I have a question about an identification used in Morishita's "Knots and Primes" (page 25):
Let $A$ be an integral domain. We consider a finite Galois algebra $B$ over $A$ (the latter means that $K=Frac(B)$ is Galois over $F=Frac(A)$.
The author defines $Gal(B/A):= Aut(B/A)$.
Now the question(*): Why is $Aut(B/A)= Aut(K/F)$?
(the latter equals $Gal(K/F)$ by definition)
The problem is the following: I know that by universal property of fraction constructions every $A$-automorphism $\phi:B \to B$ can be uniquely extended to $\bar{\phi}: K \to K$.
Therefore we obtain the inclusion $Aut(B/A) \subset Aut(K/F)$.
But is every automorphism from $Aut(K/F)= Gal(K/F)$ already determined by an automorphism from $Aut(B/A)$?
The main problem is that generally an automorphism from $Gal(K/F)$ don't need to preserve the ring $B$, right? (see this former thread:Do automorphisms of quotient fields preserve the underlying ring?)
The only restriction is that it preserves $F=Frac(A)$. Does it suffice in this special case to obtain the equality (*)?
For the definition of "galois algebra" given in the text, this equality of automorphism groups follows since $B$ is the integral closure of $A$ in $L$.
Explicitly, we have $\sigma(B)=B$ for any $\sigma$ that preserves $A$, since applying $\sigma$ to a monic polynomial with $\alpha\in B$ as a root yields a monic polynomial with $\sigma(\alpha)$ as a root.
This is false in general however, if your definition of "galois algebra" is that $B/A$ is an extension of integral domains such that $Quot(B)=L$, $Quot(A)=K$, with $L/K$ galois.

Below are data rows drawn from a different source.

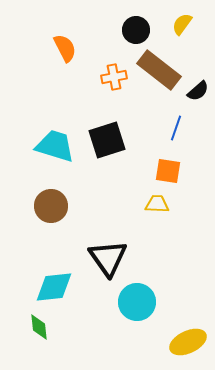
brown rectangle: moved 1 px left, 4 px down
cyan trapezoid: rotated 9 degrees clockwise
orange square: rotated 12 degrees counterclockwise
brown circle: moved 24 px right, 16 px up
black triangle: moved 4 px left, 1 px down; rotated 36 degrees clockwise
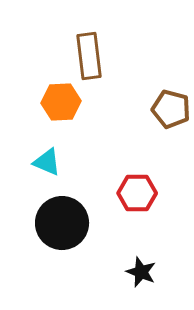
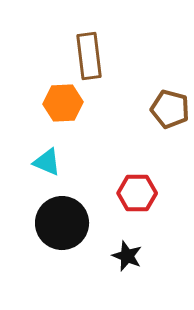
orange hexagon: moved 2 px right, 1 px down
brown pentagon: moved 1 px left
black star: moved 14 px left, 16 px up
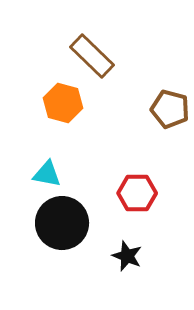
brown rectangle: moved 3 px right; rotated 39 degrees counterclockwise
orange hexagon: rotated 18 degrees clockwise
cyan triangle: moved 12 px down; rotated 12 degrees counterclockwise
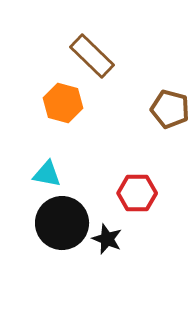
black star: moved 20 px left, 17 px up
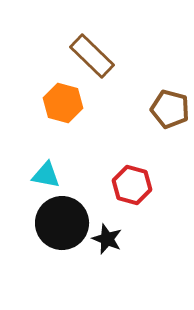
cyan triangle: moved 1 px left, 1 px down
red hexagon: moved 5 px left, 8 px up; rotated 15 degrees clockwise
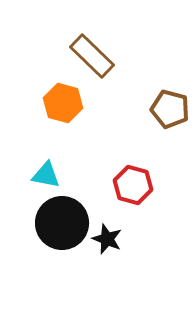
red hexagon: moved 1 px right
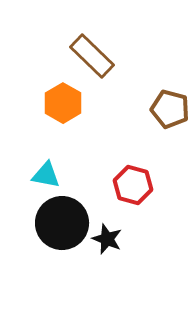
orange hexagon: rotated 15 degrees clockwise
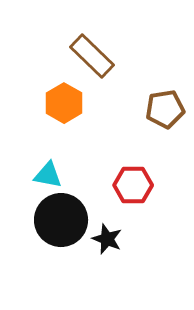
orange hexagon: moved 1 px right
brown pentagon: moved 5 px left; rotated 24 degrees counterclockwise
cyan triangle: moved 2 px right
red hexagon: rotated 15 degrees counterclockwise
black circle: moved 1 px left, 3 px up
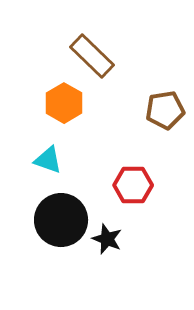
brown pentagon: moved 1 px down
cyan triangle: moved 15 px up; rotated 8 degrees clockwise
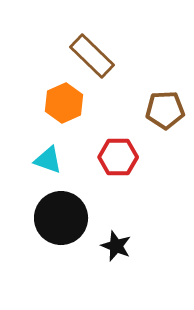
orange hexagon: rotated 6 degrees clockwise
brown pentagon: rotated 6 degrees clockwise
red hexagon: moved 15 px left, 28 px up
black circle: moved 2 px up
black star: moved 9 px right, 7 px down
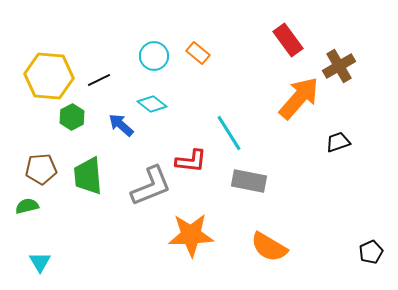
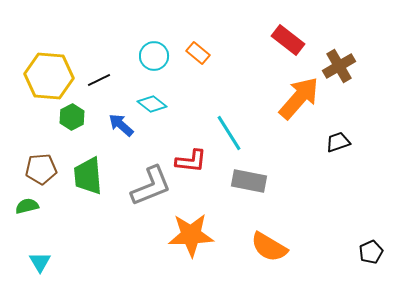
red rectangle: rotated 16 degrees counterclockwise
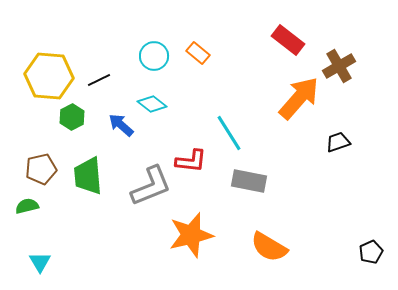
brown pentagon: rotated 8 degrees counterclockwise
orange star: rotated 12 degrees counterclockwise
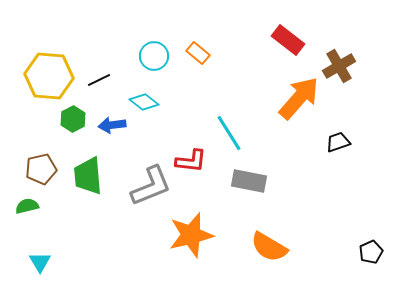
cyan diamond: moved 8 px left, 2 px up
green hexagon: moved 1 px right, 2 px down
blue arrow: moved 9 px left; rotated 48 degrees counterclockwise
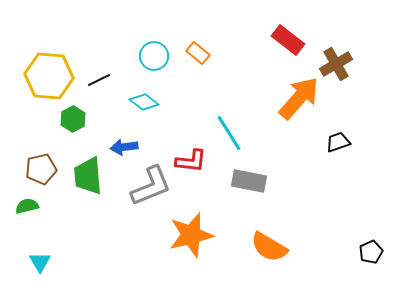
brown cross: moved 3 px left, 2 px up
blue arrow: moved 12 px right, 22 px down
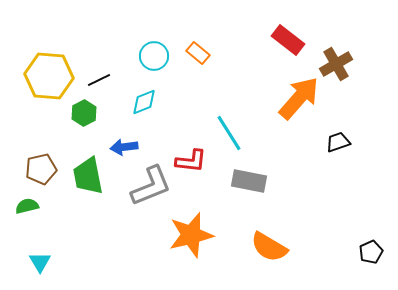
cyan diamond: rotated 60 degrees counterclockwise
green hexagon: moved 11 px right, 6 px up
green trapezoid: rotated 6 degrees counterclockwise
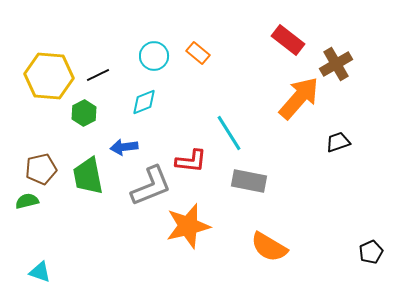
black line: moved 1 px left, 5 px up
green semicircle: moved 5 px up
orange star: moved 3 px left, 9 px up
cyan triangle: moved 10 px down; rotated 40 degrees counterclockwise
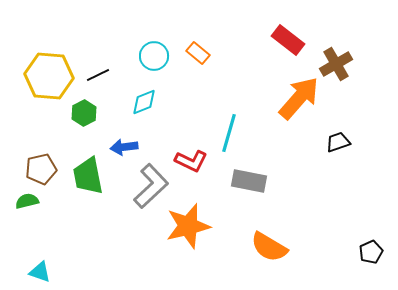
cyan line: rotated 48 degrees clockwise
red L-shape: rotated 20 degrees clockwise
gray L-shape: rotated 21 degrees counterclockwise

An example of this occurs in $\mathbb{Q}(i)/\mathbb{Q}$, take the subrings $\mathbb{Z}(i)_{(2+i)}/\mathbb{Z}_{(2)}$. Here the subscripts denote localisation at the prime ideals $(2+i)$ and $(2)$.
Complex conjugation does not preserve this subring, $2+i$ is not a unit in $\mathbb{Z}(i)_{(2+i)}$, since it generates a prime ideal, but $2-i$ is a unit, since it has inverse $\frac{1+i}{3+i}$ which has denominator not in $(2+i)$.